With their next venture, The Lamp Post Group, Alling and friends made a large investment into Chattanooga's entrepreneurial scene, helping start many businesses that continue to thrive today, including Steam Logistics, Bellhop, Second Story, Reliance Partners, Ambition, Fancy Rhino and Chattanooga Whiskey.

In 2016, Alling and his fellow investors poured their energies into the creation of Dynamo, a venture capital fund designed to reshape the logistics industry. Two years later, in 2018, Alling and his wife, Kelly, established The Chattanooga Preparatory School, a charter school serving at-risk boys.

Most recently, Alling became one of five partners in Brickyard, a venture fund and portfolio group that offers financial support and focused mentorship for startups that relocate to Chattanooga. Open to the young companies all day, every day -- Brickyard offers its residents the mental and physical space needed to grow their businesses.

(The following comments have been edited for length and clarity.)

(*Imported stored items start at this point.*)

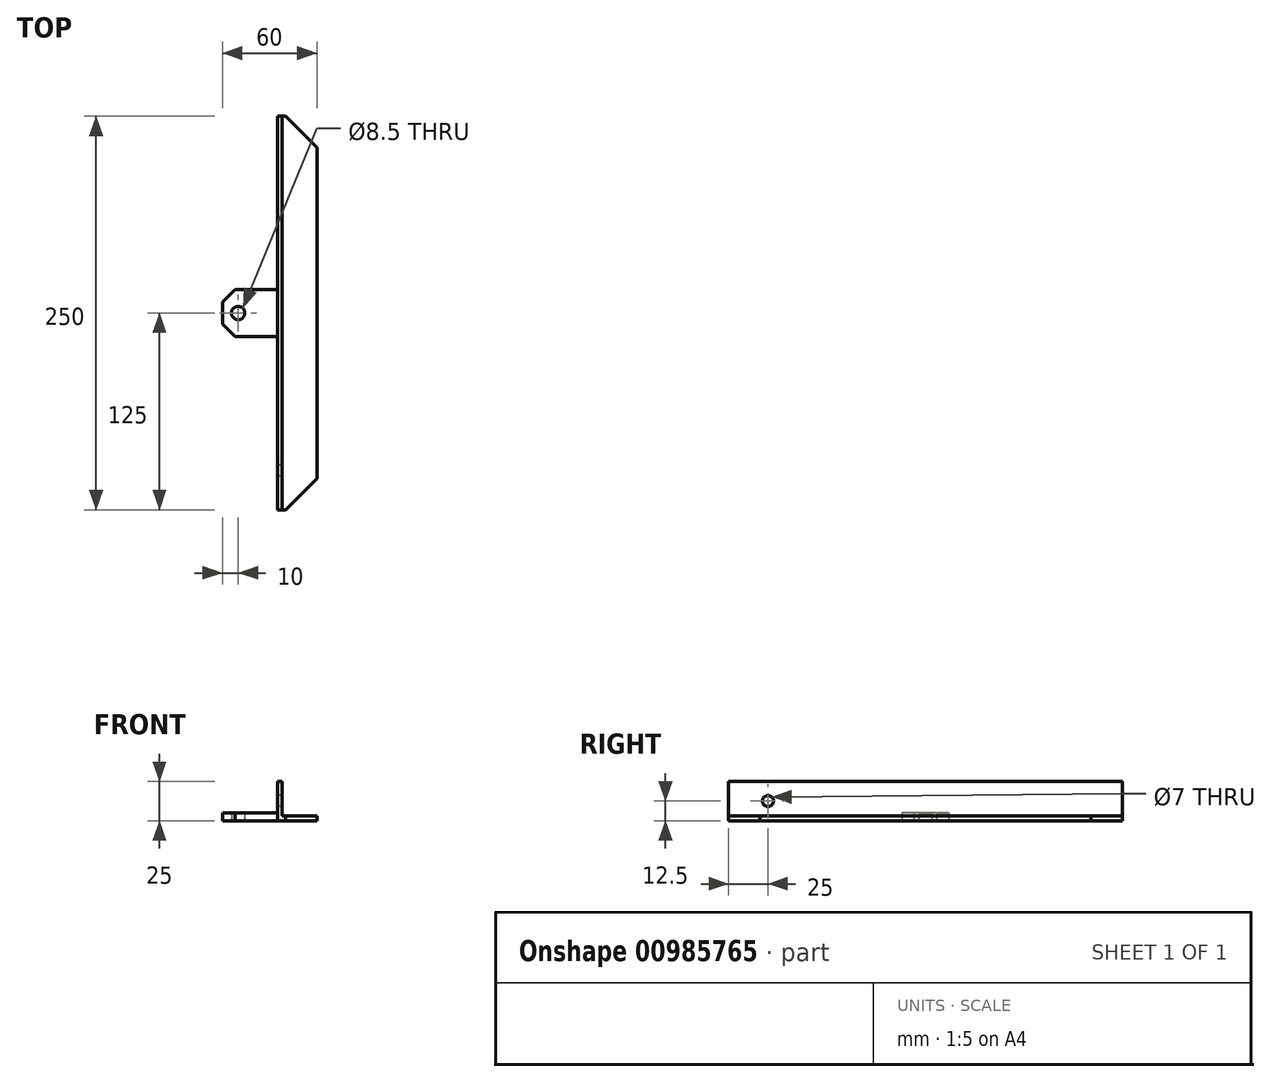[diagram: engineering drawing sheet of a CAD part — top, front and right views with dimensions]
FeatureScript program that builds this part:
annotation { "Feature Type Name" : "Feature", "Feature Type Description" : "" }
export const myFeature = defineFeature(function(context is Context, id is Id, definition is map)
    precondition{}
    {
        {
            var Q0;
            Q0=qCreatedBy(makeId("Front.planeOp"),FACE);
            var sketch = newSketch(context, id + "F0", { "sketchPlane" : qUnion([Q0])});
            skLineSegment(sketch, "E0.bottom", {"start": v(0, 0) * mm, "end": v(25, 0) * mm});
            skLineSegment(sketch, "E0.top", {"start": v(0, 25) * mm, "end": v(3, 25) * mm});
            skLineSegment(sketch, "E0.left", {"start": v(0, 0) * mm, "end": v(0, 25) * mm});
            skLineSegment(sketch, "E0.right", {"start": v(25, 0) * mm, "end": v(25, 3) * mm});
            skLineSegment(sketch, "E1", {"start": v(3, 25) * mm, "end": v(3, 3) * mm});
            skLineSegment(sketch, "E2", {"start": v(3, 3) * mm, "end": v(25, 3) * mm});
            skSolve(sketch);
        }
        {
            var Q0;
            Q0=makeQuery(id+"F0.imprint","IMPRINT",FACE,{"disambiguationData":[TD([[makeQuery(id+"F0.imprint","IMPRINT",EDGE,{"derivedFrom":sQuery(id+"F0.wireOp",EDGE,"E0.bottom")}),1.0]])]});
            extrude(context, id + "F1", {"entities" : qUnion([Q0]), "endBound" : BoundingType.SYMMETRIC, "depth" : 250 * mm, "offsetDistance" : 25 * mm});
        }
        {
            var Q0;
            Q0=makeQuery(id+"F1.opExtrude","CAP_EDGE",EDGE,{"disambiguationData":[OSD([sQuery(id+"F0.wireOp",EDGE,"E0.right")])],"isStart":false});
            var Q1;
            Q1=makeQuery(id+"F1.opExtrude","CAP_EDGE",EDGE,{"disambiguationData":[OSD([sQuery(id+"F0.wireOp",EDGE,"E0.right")])],"isStart":true});
            chamfer(context, id + "F2", {"entities" : qUnion([Q0, Q1]), "width" : 20 * mm, "tangentPropagation" : true});
        }
        {
            var Q0;
            Q0=qCreatedBy(makeId("Top.planeOp"),FACE);
            var sketch = newSketch(context, id + "F3", { "sketchPlane" : qUnion([Q0])});
            skLineSegment(sketch, "E3.bottom", {"start": v(0, 15) * mm, "end": v(-35, 15) * mm});
            skLineSegment(sketch, "E3.top", {"start": v(0, -15) * mm, "end": v(-35, -15) * mm});
            skLineSegment(sketch, "E3.left", {"start": v(0, 15) * mm, "end": v(0, -15) * mm});
            skLineSegment(sketch, "E3.right", {"start": v(-35, 15) * mm, "end": v(-35, -15) * mm});
            skCircle(sketch, "E4", {"center": v(-25, 0) * mm, "radius": 4.25 * mm});
            skSolve(sketch);
        }
        {
            var Q0;
            Q0=makeQuery(id+"F3.imprint","IMPRINT",FACE,{"disambiguationData":[TD([[makeQuery(id+"F3.imprint","IMPRINT",EDGE,{"derivedFrom":sQuery(id+"F3.wireOp",EDGE,"E3.bottom")}),1.0]])]});
            extrude(context, id + "F4", {"entities" : qUnion([Q0]), "operationType" : NewBodyOperationType.ADD, "depth" : 5 * mm, "offsetDistance" : 25 * mm});
        }
        {
            var Q0;
            Q0=makeQuery(id+"F4.opExtrude","SWEPT_EDGE",EDGE,{"disambiguationData":[OSD([sQuery(id+"F3.wireOp",EDGE,"E3.top"),sQuery(id+"F3.wireOp",EDGE,"E3.right")])]});
            var Q1;
            Q1=makeQuery(id+"F4.opExtrude","SWEPT_EDGE",EDGE,{"disambiguationData":[OSD([sQuery(id+"F3.wireOp",EDGE,"E3.bottom"),sQuery(id+"F3.wireOp",EDGE,"E3.right")])]});
            chamfer(context, id + "F5", {"entities" : qUnion([Q0, Q1]), "width" : 8 * mm, "tangentPropagation" : true});
        }
        {
            var Q0;
            Q0=qCreatedBy(makeId("Right.planeOp"),FACE);
            var sketch = newSketch(context, id + "F6", { "sketchPlane" : qUnion([Q0])});
            skCircle(sketch, "E5", {"center": v(-100, 12.5) * mm, "radius": 3.5 * mm});
            skCircle(sketch, "E6.MirrorC", {"center": v(100, 12.5) * mm, "radius": 3.5 * mm});
            skSolve(sketch);
        }
        {
            var Q0;
            Q0=makeQuery(id+"F6.imprint","IMPRINT",FACE,{"disambiguationData":[TD([[makeQuery(id+"F6.imprint","IMPRINT",EDGE,{"derivedFrom":sQuery(id+"F6.wireOp",EDGE,"E6.MirrorC")}),-1.0]])]});
            var Q1;
            Q1=makeQuery(id+"F6.imprint","IMPRINT",FACE,{"disambiguationData":[TD([[makeQuery(id+"F6.imprint","IMPRINT",EDGE,{"derivedFrom":sQuery(id+"F6.wireOp",EDGE,"E5")}),1.0]])]});
            extrude(context, id + "F7", {"entities" : qUnion([Q0, Q1]), "operationType" : NewBodyOperationType.REMOVE, "depth" : 25 * mm, "offsetDistance" : 25 * mm});
        }
    });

1. Get crystal clear about your vision and mission

I believe that culture, for a business, comes down to the values of the co-founders and the team. It's extremely important to do some real work to discover what kind of co-workers you want. Really take the time to think about who you are and who you want to hire.

When we hire at Chattanooga Prep School, we look for personality characteristics like joy, courage and sense of purpose. And there are different methods of doing this. Some companies even bring in a facilitator and ask questions like -- What do your next 10 employees look like? When you're starting a new company, your first hires need to set the bar high.

I think companies have had to change their tactics. The "top down" business approach doesn't work. We all spend a huge part of our lives at work -- and companies need to think about making that a place where people want to be, and bring positive energy to that environment.

2. Play longterm games with longterm people

There is a quote by Naval, who is a Silicon Valley investor, that I heard about a year ago -- "Play longterm games with longterm people. All returns in life, whether in wealth, relationships or knowledge come from compound interest." That's a core belief of mine.

I've been lucky enough to work with my two best friends, Barry Large and Allan Davis. We've been best friends since our early college years and trust each other implicitly. We have complementary skills.

In our relationship, I tend to handle sales and marketing. Barry is more finance. And Allan is more operations. We have the three pillars of business. We're playing "longterm games" together. We're taking 20-year views on things.

Business isn't about you, as an individual -- and the quicker you realize that, the better you'll be.

3. Having a support system helps

I got married early, which I sometimes think was an unfair advantage for me -- having someone that could help shoulder a lot of the burden of starting a business, helping me make decisions, always believing in me.

Also, having kids early helped put pressure on me to provide for a family, which gave me some focus. In the tech world, there's the general belief when you're starting, to not have distractions. But I found the opposite to be true.

4. Become a bibliophile

You've got to turn your phone from a time waster to a time investor. With our phones these days, we have so much information readily available. We can automatically listen to Warren Buffet or Sara Blakely or Steve Jobs or Tim Ferriss, who is fuel to me.

I'm obsessed with Audible and listening to podcasts. We spend so much time driving or walking -- I try to use that time to invest in myself, taking in the lessons of those who have gone before me in business.

5. Find a mentor and be a mentor

I've had numerous mentors, professionally and personally. I've learned probably more from my mentee than I've given. But I'm constantly seeking people older and younger to learn lessons from them. I'm a business person, husband and a father. Another thing I did was Toastmasters -- I assumed being a better public speaker would give me more confidence. I believe I learned a lot from it.

At our school we have a mentor program. A lot of people have social capital who can help others who don't. Many of our students don't have the same networks.